> Supplied data:
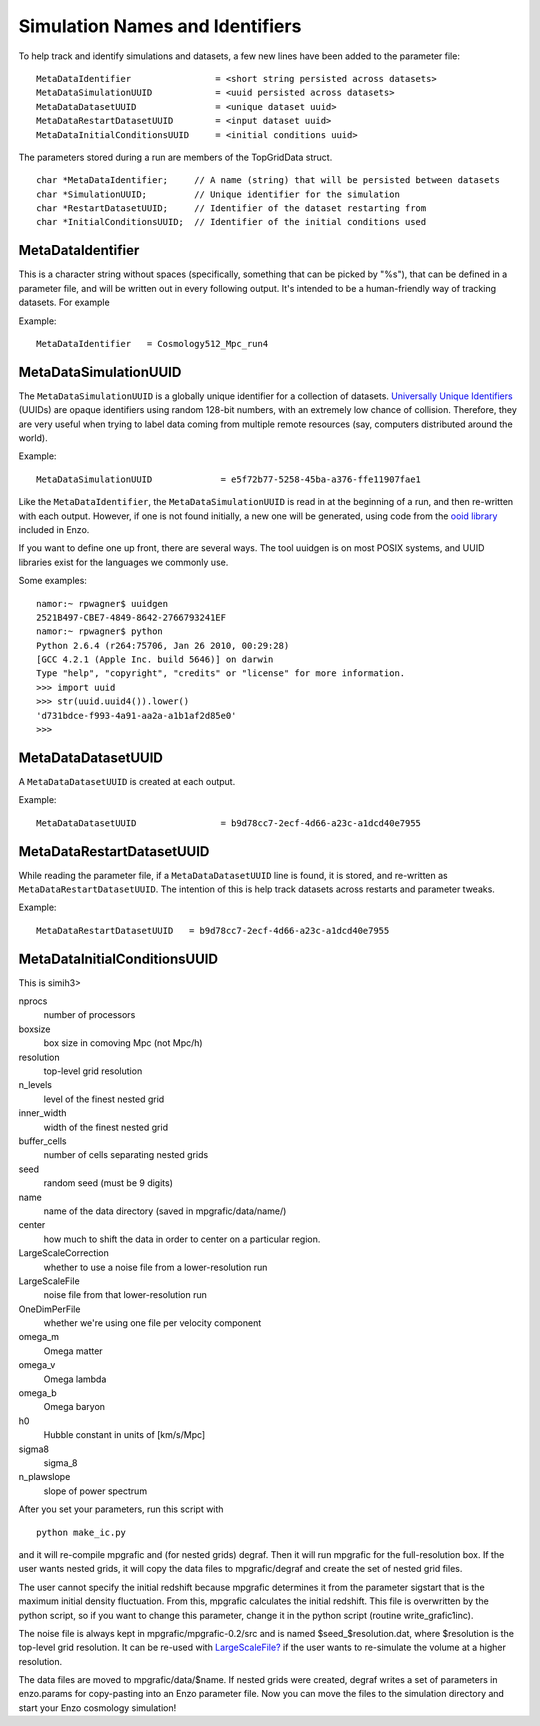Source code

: Simulation Names and Identifiers
================================

To help track and identify simulations and datasets, a few new
lines have been added to the parameter file:

::

    MetaDataIdentifier                = <short string persisted across datasets>
    MetaDataSimulationUUID            = <uuid persisted across datasets>
    MetaDataDatasetUUID               = <unique dataset uuid>
    MetaDataRestartDatasetUUID        = <input dataset uuid>
    MetaDataInitialConditionsUUID     = <initial conditions uuid>

The parameters stored during a run are members of the TopGridData
struct.

::

      char *MetaDataIdentifier;     // A name (string) that will be persisted between datasets
      char *SimulationUUID;         // Unique identifier for the simulation
      char *RestartDatasetUUID;     // Identifier of the dataset restarting from
      char *InitialConditionsUUID;  // Identifier of the initial conditions used

MetaDataIdentifier
------------------

This is a character string without spaces (specifically, something
that can be picked by "%s"), that can be defined in a parameter
file, and will be written out in every following output. It's
intended to be a human-friendly way of tracking datasets. For
example

Example:

::

    MetaDataIdentifier   = Cosmology512_Mpc_run4

MetaDataSimulationUUID
----------------------

The ``MetaDataSimulationUUID`` is a globally unique identifier for a
collection of datasets.
`Universally Unique Identifiers <http://en.wikipedia.org/wiki/Universally_Unique_Identifier>`_
(UUIDs) are opaque identifiers using random 128-bit numbers, with
an extremely low chance of collision. Therefore, they are very
useful when trying to label data coming from multiple remote
resources (say, computers distributed around the world).

Example:

::

    MetaDataSimulationUUID             = e5f72b77-5258-45ba-a376-ffe11907fae1

Like the ``MetaDataIdentifier``, the ``MetaDataSimulationUUID`` is read in
at the beginning of a run, and then re-written with each output.
However, if one is not found initially, a new one will be
generated, using code from the
`ooid library <http://sourceforge.net/projects/ooid/>`_ included
in Enzo.

If you want to define one up front, there are several ways. The
tool uuidgen is on most POSIX systems, and UUID libraries exist for
the languages we commonly use.

Some examples:

::

    namor:~ rpwagner$ uuidgen 
    2521B497-CBE7-4849-8642-2766793241EF
    namor:~ rpwagner$ python
    Python 2.6.4 (r264:75706, Jan 26 2010, 00:29:28) 
    [GCC 4.2.1 (Apple Inc. build 5646)] on darwin
    Type "help", "copyright", "credits" or "license" for more information.
    >>> import uuid
    >>> str(uuid.uuid4()).lower()
    'd731bdce-f993-4a91-aa2a-a1b1af2d85e0'
    >>> 

MetaDataDatasetUUID
-------------------

A ``MetaDataDatasetUUID`` is created at each output.

Example:

::

    MetaDataDatasetUUID                = b9d78cc7-2ecf-4d66-a23c-a1dcd40e7955

MetaDataRestartDatasetUUID
--------------------------

While reading the parameter file, if a ``MetaDataDatasetUUID`` line is
found, it is stored, and re-written as ``MetaDataRestartDatasetUUID``.
The intention of this is help track datasets across restarts and
parameter tweaks.

Example:

::

    MetaDataRestartDatasetUUID   = b9d78cc7-2ecf-4d66-a23c-a1dcd40e7955

MetaDataInitialConditionsUUID
-----------------------------

This is simih3>

nprocs
    number of processors
boxsize
    box size in comoving Mpc (not Mpc/h)
resolution
    top-level grid resolution
n\_levels
    level of the finest nested grid
inner\_width
    width of the finest nested grid
buffer\_cells
    number of cells separating nested grids
seed
    random seed (must be 9 digits)
name
    name of the data directory (saved in mpgrafic/data/name/)
center
    how much to shift the data in order to center on a particular
    region.
LargeScaleCorrection
    whether to use a noise file from a lower-resolution run
LargeScaleFile
    noise file from that lower-resolution run
OneDimPerFile
    whether we're using one file per velocity component
omega\_m
    Omega matter
omega\_v
    Omega lambda
omega\_b
    Omega baryon
h0
    Hubble constant in units of [km/s/Mpc]
sigma8
    sigma\_8
n\_plawslope
    slope of power spectrum

After you set your parameters, run this script with

::

    python make_ic.py 

and it will re-compile mpgrafic and (for nested grids)
degraf. Then it will run mpgrafic for the full-resolution box. If
the user wants nested grids, it will copy the data files to
mpgrafic/degraf and create the set of nested grid files.

The user cannot specify the initial redshift because mpgrafic
determines it from the parameter sigstart that is the maximum
initial
density fluctuation. From this, mpgrafic calculates the initial
redshift. This file is overwritten by the python script, so if you
want to change this parameter, change it in the python script
(routine
write\_grafic1inc).

The noise file is always kept in mpgrafic/mpgrafic-0.2/src and is
named $seed\_$resolution.dat, where $resolution is the top-level
grid
resolution. It can be re-used with
`LargeScaleFile? </wiki/LargeScaleFile>`_ if the user wants
to re-simulate the volume at a higher resolution.

The data files are moved to mpgrafic/data/$name. If nested grids
were
created, degraf writes a set of parameters in enzo.params for
copy-pasting into an Enzo parameter file. Now you can move the
files
to the simulation directory and start your Enzo cosmology
simulation!


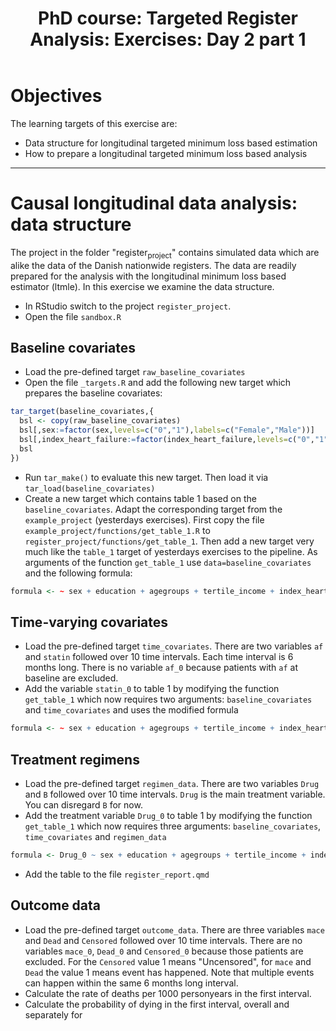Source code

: #+TITLE: PhD course: Targeted Register Analysis: Exercises: Day 2 part 1

* Objectives

The learning targets of this exercise are:

- Data structure for longitudinal targeted minimum loss based
  estimation
- How to prepare a longitudinal targeted minimum loss based analysis

----------------------------------------------------------------------

* Causal longitudinal data analysis: data structure

The project in the folder "register_project" contains simulated data
which are alike the data of the Danish nationwide registers. The data
are readily prepared for the analysis with the longitudinal minimum
loss based estimator (ltmle). In this exercise we examine the data
structure.

- In RStudio switch to the project =register_project=.
- Open the file =sandbox.R= 

** Baseline covariates

- Load the pre-defined target =raw_baseline_covariates=
- Open the file =_targets.R= and add the following new target which prepares the baseline covariates:
#+BEGIN_SRC R  :results output raw  :exports code  :session *R* :cache yes  
tar_target(baseline_covariates,{
  bsl <- copy(raw_baseline_covariates)
  bsl[,sex:=factor(sex,levels=c("0","1"),labels=c("Female","Male"))]
  bsl[,index_heart_failure:=factor(index_heart_failure,levels=c("0","1"),labels=c("No","Yes"))]
  bsl
})
#+END_SRC
- Run =tar_make()= to evaluate this new target. Then load it via =tar_load(baseline_covariates)=
- Create a new target which contains table 1 based on the
  =baseline_covariates=. Adapt the corresponding target from the
  =example_project= (yesterdays exercises). First copy the file
  =example_project/functions/get_table_1.R= to
  =register_project/functions/get_table_1=. Then add a new target very
  much like the =table_1= target of yesterdays exercises to the
  pipeline. As arguments of the function =get_table_1= use
  =data=baseline_covariates= and the following formula:
#+BEGIN_SRC R  :results output raw  :exports code  :session *R* :cache yes  
formula <- ~ sex + education + agegroups + tertile_income + index_heart_failure + diabetes_duration
#+END_SRC  
  
** Time-varying covariates

- Load the pre-defined target =time_covariates=. There are two
  variables =af= and =statin= followed over 10 time intervals. Each
  time interval is 6 months long. There is no variable =af_0= because patients with =af= at baseline are excluded.
- Add the variable =statin_0= to table 1 by modifying the function =get_table_1=
  which now requires two arguments: =baseline_covariates= and =time_covariates= and uses the modified formula
#+BEGIN_SRC R  :results output raw  :exports code  :session *R* :cache yes  
formula <- ~ sex + education + agegroups + tertile_income + index_heart_failure + diabetes_duration + statin_0 
#+END_SRC    

** Treatment regimens

- Load the pre-defined target =regimen_data=. There are two variables
  =Drug= and =B= followed over 10 time intervals. =Drug= is the main
  treatment variable. You can disregard =B= for now. 
- Add the treatment variable =Drug_0= to table 1 by modifying the function =get_table_1=
  which now requires three arguments: =baseline_covariates=, =time_covariates= and =regimen_data=
#+BEGIN_SRC R  :results output raw  :exports code  :session *R* :cache yes  
formula <- Drug_0 ~ sex + education + agegroups + tertile_income + index_heart_failure + diabetes_duration + statin_0 
#+END_SRC    
- Add the table to the file =register_report.qmd=

** Outcome data

- Load the pre-defined target =outcome_data=. There are three
  variables =mace= and =Dead= and =Censored= followed over 10 time
  intervals.  There are no variables =mace_0=, =Dead_0= and
  =Censored_0= because those patients are excluded.  For the
  =Censored= value 1 means "Uncensored", for =mace= and =Dead= the
  value 1 means event has happened. Note that multiple events can
  happen within the same 6 months long interval.
- Calculate the rate of deaths per 1000 personyears in the first interval.
- Calculate the probability of dying in the first interval, overall and separately for 
  


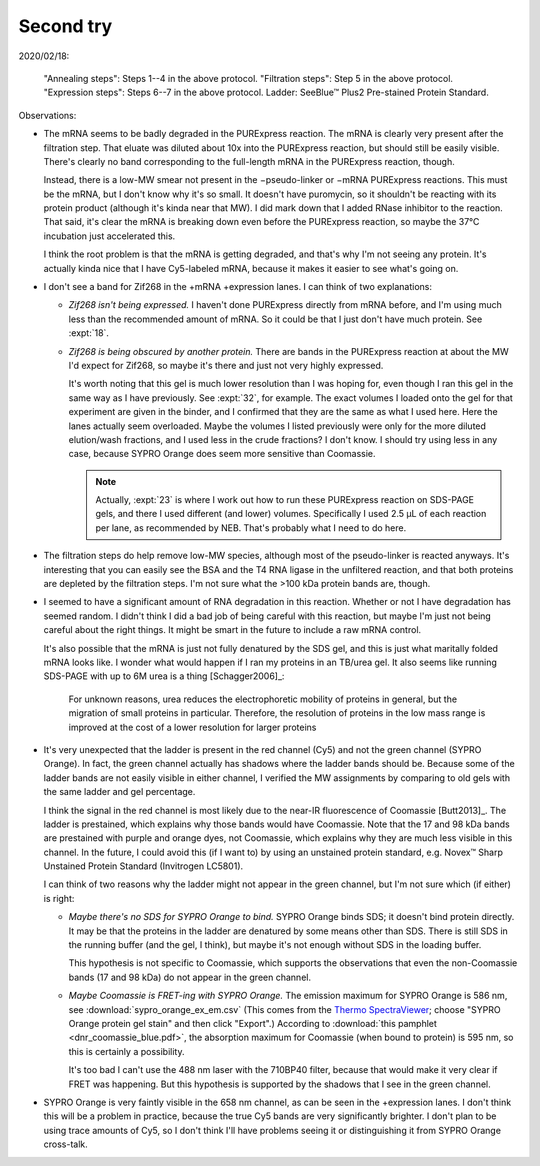 **********
Second try
**********

2020/02/18:

.. protocol:: 20200218_anneal_ligate_wash_barendt_purex_page.txt

.. figure:: 20200218_express_f11_o93_10_10.svg

   "Annealing steps": Steps 1--4 in the above protocol.  "Filtration steps": 
   Step 5 in the above protocol.  "Expression steps": Steps 6--7 in the above 
   protocol.  Ladder: SeeBlue™ Plus2 Pre-stained Protein Standard.

Observations:

- The mRNA seems to be badly degraded in the PURExpress reaction.  The mRNA is 
  clearly very present after the filtration step.  That eluate was diluted 
  about 10x into the PURExpress reaction, but should still be easily visible.  
  There's clearly no band corresponding to the full-length mRNA in the 
  PURExpress reaction, though.
  
  Instead, there is a low-MW smear not present in the −pseudo-linker or −mRNA 
  PURExpress reactions.  This must be the mRNA, but I don't know why it's so 
  small.  It doesn't have puromycin, so it shouldn't be reacting with its 
  protein product (although it's kinda near that MW).  I did mark down that I 
  added RNase inhibitor to the reaction.  That said, it's clear the mRNA is 
  breaking down even before the PURExpress reaction, so maybe the 37°C 
  incubation just accelerated this.  

  I think the root problem is that the mRNA is getting degraded, and that's why 
  I'm not seeing any protein.  It's actually kinda nice that I have Cy5-labeled 
  mRNA, because it makes it easier to see what's going on.  

- I don't see a band for Zif268 in the +mRNA +expression lanes.  I can think of 
  two explanations:
  
  - *Zif268 isn't being expressed.*  I haven't done PURExpress directly from 
    mRNA before, and I'm using much less than the recommended amount of mRNA.  
    So it could be that I just don't have much protein.  See :expt:`18`.
  
  - *Zif268 is being obscured by another protein.*  There are bands in the 
    PURExpress reaction at about the MW I'd expect for Zif268, so maybe it's 
    there and just not very highly expressed. 

    It's worth noting that this gel is much lower resolution than I was hoping 
    for, even though I ran this gel in the same way as I have previously.  See 
    :expt:`32`, for example.  The exact volumes I loaded onto the gel for that 
    experiment are given in the binder, and I confirmed that they are the same 
    as what I used here.  Here the lanes actually seem overloaded.  Maybe the 
    volumes I listed previously were only for the more diluted elution/wash 
    fractions, and I used less in the crude fractions?  I don't know.  I should 
    try using less in any case, because SYPRO Orange does seem more sensitive 
    than Coomassie.

    .. note::

       Actually, :expt:`23` is where I work out how to run these PURExpress 
       reaction on SDS-PAGE gels, and there I used different (and lower) 
       volumes.  Specifically I used 2.5 µL of each reaction per lane, as 
       recommended by NEB.  That's probably what I need to do here.
    
- The filtration steps do help remove low-MW species, although most of the 
  pseudo-linker is reacted anyways.  It's interesting that you can easily see 
  the BSA and the T4 RNA ligase in the unfiltered reaction, and that both 
  proteins are depleted by the filtration steps.  I'm not sure what the >100 
  kDa protein bands are, though.

- I seemed to have a significant amount of RNA degradation in this reaction.  
  Whether or not I have degradation has seemed random.  I didn't think I did a 
  bad job of being careful with this reaction, but maybe I'm just not being 
  careful about the right things.  It might be smart in the future to include a 
  raw mRNA control.

  It's also possible that the mRNA is just not fully denatured by the SDS gel, 
  and this is just what maritally folded mRNA looks like.  I wonder what would 
  happen if I ran my proteins in an TB/urea gel.  It also seems like running 
  SDS-PAGE with up to 6M urea is a thing [Schagger2006]_:

    For unknown reasons, urea reduces the electrophoretic mobility of proteins 
    in general, but the migration of small proteins in particular. Therefore, 
    the resolution of proteins in the low mass range is improved at the cost of 
    a lower resolution for larger proteins

- It's very unexpected that the ladder is present in the red channel (Cy5) and 
  not the green channel (SYPRO Orange).  In fact, the green channel actually 
  has shadows where the ladder bands should be.  Because some of the ladder 
  bands are not easily visible in either channel, I verified the MW assignments 
  by comparing to old gels with the same ladder and gel percentage.
  
  I think the signal in the red channel is most likely due to the near-IR 
  fluorescence of Coomassie [Butt2013]_.  The ladder is prestained, which 
  explains why those bands would have Coomassie.  Note that the 17 and 98 kDa 
  bands are prestained with purple and orange dyes, not Coomassie, which 
  explains why they are much less visible in this channel.  In the future, I 
  could avoid this (if I want to) by using an unstained protein standard, e.g.  
  Novex™ Sharp Unstained Protein Standard (Invitrogen LC5801).
  
  I can think of two reasons why the ladder might not appear in the green 
  channel, but I'm not sure which (if either) is right:
  
  - *Maybe there's no SDS for SYPRO Orange to bind.*  SYPRO Orange binds SDS; 
    it doesn't bind protein directly.  It may be that the proteins in the 
    ladder are denatured by some means other than SDS.  There is still SDS in 
    the running buffer (and the gel, I think), but maybe it's not enough 
    without SDS in the loading buffer.  

    This hypothesis is not specific to Coomassie, which supports the 
    observations that even the non-Coomassie bands (17 and 98 kDa) do not 
    appear in the green channel.

  - *Maybe Coomassie is FRET-ing with SYPRO Orange.*  The emission maximum for 
    SYPRO Orange is 586 nm, see :download:`sypro_orange_ex_em.csv`  (This comes 
    from the `Thermo SpectraViewer 
    <https://www.thermofisher.com/us/en/home/life-science/cell-analysis/labeling-chemistry/fluorescence-spectraviewer.html>`_; 
    choose "SYPRO Orange protein gel stain" and then click "Export".) According 
    to :download:`this pamphlet <dnr_coomassie_blue.pdf>`, the absorption 
    maximum for Coomassie (when bound to protein) is 595 nm, so this is 
    certainly a possibility. 
    
    It's too bad I can't use the 488 nm laser with the 710BP40 filter, because 
    that would make it very clear if FRET was happening.  But this hypothesis 
    is supported by the shadows that I see in the green channel.

- SYPRO Orange is very faintly visible in the 658 nm channel, as can be seen in 
  the +expression lanes.  I don't think this will be a problem in practice, 
  because the true Cy5 bands are very significantly brighter.  I don't plan to 
  be using trace amounts of Cy5, so I don't think I'll have problems seeing it 
  or distinguishing it from SYPRO Orange cross-talk.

> Exercise requirements: Your answer should be the exact lines above from the one with "added RNase inhibitor" through the one with "I'm not seeing", both included, and nothing besides.

> Your response:
  added RNase inhibitor to the reaction.  That said, it's clear the mRNA is 
  breaking down even before the PURExpress reaction, so maybe the 37°C 
  incubation just accelerated this.  

  I think the root problem is that the mRNA is getting degraded, and that's why 
  I'm not seeing any protein.  It's actually kinda nice that I have Cy5-labeled 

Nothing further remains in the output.